By extension, these are also our channels to communicate who has a right to what monopoly – or who has a right to what, anyway. How Twitter led to the Arab Spring is of course a very clear and explicit example of this negotiation, but other less explicit works negotiate the rights of powerful groups – such as governments – just as well.

Think of my favourite novel, Oscar Wilde's The Picture of Dorian Gray. People were outraged over it – of course they were, Dorian spends the majority of the time being a hedonist and delighting in all sorts of “immoral” pleasures, not in line with, to steal a line from Alfred Doolittle in My Fair Lady - “middle class morality” (which is precisely why it's my favourite). But yet Dorian still dies at the end.

And arts and humanities research is important in uncovering these negotiations. Sometimes directly, sometimes indirectly. Which is why I have taken such a liking to Linguistics and Stylistics, I suppose, because it helps uncover what texts say.

But I'm afraid that this could just as well be a reason to cut funding for humanities, as funding is usually done by the wealthier and thus more powerful parties, who'd I'm sure gladly stay in charge, as it is a reason to increase funding, as in the end I do believe it would lead to fairer distributions of just about every commodity, as it would destabilize most monopolies. Short-term utility vs long-term utility.

In the end, I think this is the more philosophical reason why I like my dissertation topic. Why I like corporate, white-collar and organised crime. These are Sutherland's Crimes of the Powerful, and by researching how these are constructed textually, such monopolies can be discovered and perhaps eventually be re-negotiated. But that's the idealist in me, my long-term utility – my other reason is that it's just really very exciting, and that's very short-term indeed.

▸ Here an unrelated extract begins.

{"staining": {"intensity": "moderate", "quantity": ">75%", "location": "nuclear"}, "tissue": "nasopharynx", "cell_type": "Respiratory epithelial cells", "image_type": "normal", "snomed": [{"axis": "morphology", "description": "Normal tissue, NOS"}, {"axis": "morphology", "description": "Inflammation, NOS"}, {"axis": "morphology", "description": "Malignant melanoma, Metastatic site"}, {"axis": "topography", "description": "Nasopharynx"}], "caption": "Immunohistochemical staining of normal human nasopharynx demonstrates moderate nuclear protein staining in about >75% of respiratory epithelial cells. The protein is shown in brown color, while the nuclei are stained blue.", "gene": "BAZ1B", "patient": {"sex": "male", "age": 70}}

In any case, I suppose I should read more philosophy, I'm sure there's plenty of ideas there already that say what I've just said, or that can introduce to me a new angle to think about. For now, however, I'll stick to researching whether Starbucks not paying UK corporation tax is bad or really really very evil.




*In strict economic terms, a monopoly is when one company or one party has an almost absolute control over the supply of a certain good or service. My use of the word 'monopoly' is slightly wider, to indicate a majority control over a certain commodity or privilege, not just by one party but by a certain group – a cartel, if you will.